## [Указания и требования]
Напишите продолжение отрывка об ойконимах Ижорского и соседних погостов Ореховского уезда, начав сразу после его последнего предложения.

Самым крупным погостом Ореховского уезда и вообще Северо-Запада Новгородской земли был Ижорский погост. Его площадь составляла более 2000 км2 и охватывала бассейны притоков Невы: Ижоры, Тосны, Славянки, Волковки, – а также южную часть невской дельты. В конце XV в. в Ижорском погосте проживало около 5500 человек [Новожилов 2000, 52]. Крупными были и соседние погосты: Ярвосольский и Дудоровский. В Дудоровском, располагавшемся на побережье Финского залива, насчитывается 56 ойконимов, имеющих отчетливые прибалтийско-финские корни: они составляют 40 % от всех ойконимов Дудоровского погоста. Среди наиболее распространенных названий поселений -ойконимы на -la (Витала, Покола, Сатула и др.). Многочисленны названия, образованные от антропонимов: Мохкуево, Тоивалово, Пелгуево и др. В этом же погосте записаны 54 человека с прибалтийско-финскими антропонимами (8,5 %); из которых 19 носили личное некалендарное имя финноязычного происхождения (среди них – Игалко, Ускалко, Лембит, Кавит, Куллят, Исамель). Среди патронимов наиболее распространены Лембитов, Тойвуев, Кавгуев, Вихтуев, Игандуев, Ускалев.
В Ижорском погосте зафиксированы 114 ойконимов с прибалтийско-финскими корнями – многие из них имеют в своей структуре неславянские антропонимы и / или формант -l-. От антропонимов образованы наименования Немборово, Талвуево, Гайкуево, Мандорово, Гаппуево, Виллуево и др. В совокупности такие названия составляют 31 % от 364 ойконимов Ижорского погоста. Целый ряд наименований образован от гидронимов (преимущественно от названий рек), рядом с которыми располагались поселения.

## [Предоставленные данные]
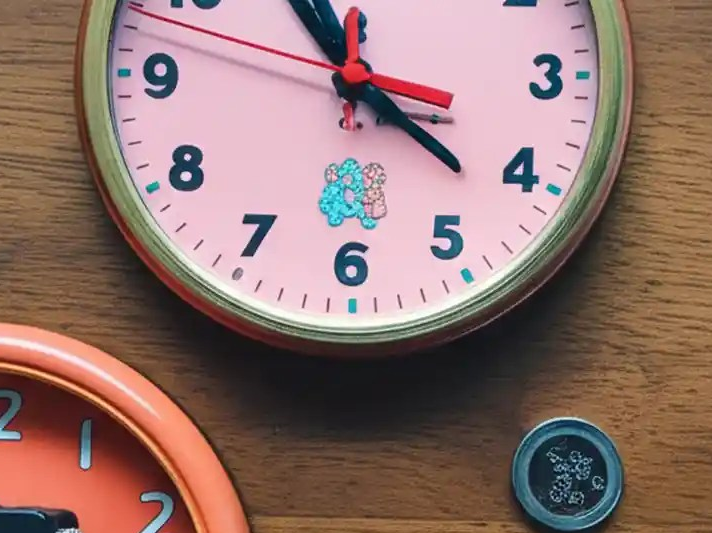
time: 11:21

## [Ответ к заданию]
В переписи жителей Ижорского погоста есть 44 человека с финноязычными антропонимами (4 %), из которых 24 имели личное некалендарное имя. Некоторые из них неоднократно повторялись: Игола (12), Тоив (3), Лембит (2), Ускал (1). В этом смысле антропонимиконы Дудоровского и Ижорского погостов практически идентичны по своему составу. Из финнизированных календарных имен в Ижорском погосте известны личные имена Артуй < Артемий, Илой < Илья, Селуй < Силуан.
В Ярвосольском погосте записаны 33 прибалтийско-финских ойконима – 30 % от общего числа ойконимов погоста. Несколько ойконимов были образованы от гидронимов – деревни на Ярвосоли и Агриселке. Носители прибалтийско-финской антропонимии были немногочисленны: 10 человек (2,5 %).
Присутствие неславянского населения в южном Приневье и на Ижорском плато подтверждается археологически. Исследования В. В. Седова, Е. А. Рябинина и О. И. Коньковой показали, что неславянские могильники, располагавшиеся в бассейнах рек Ижоры и Невы, на Ижорском плато, можно считать ижорскими [Седов 1953, 196]. Средневековые ижорские захоронения присутствуют в Ижорском, Дудоровском и Кипенском погостах [Конькова 2009, 41; Рябинин 1997, 74].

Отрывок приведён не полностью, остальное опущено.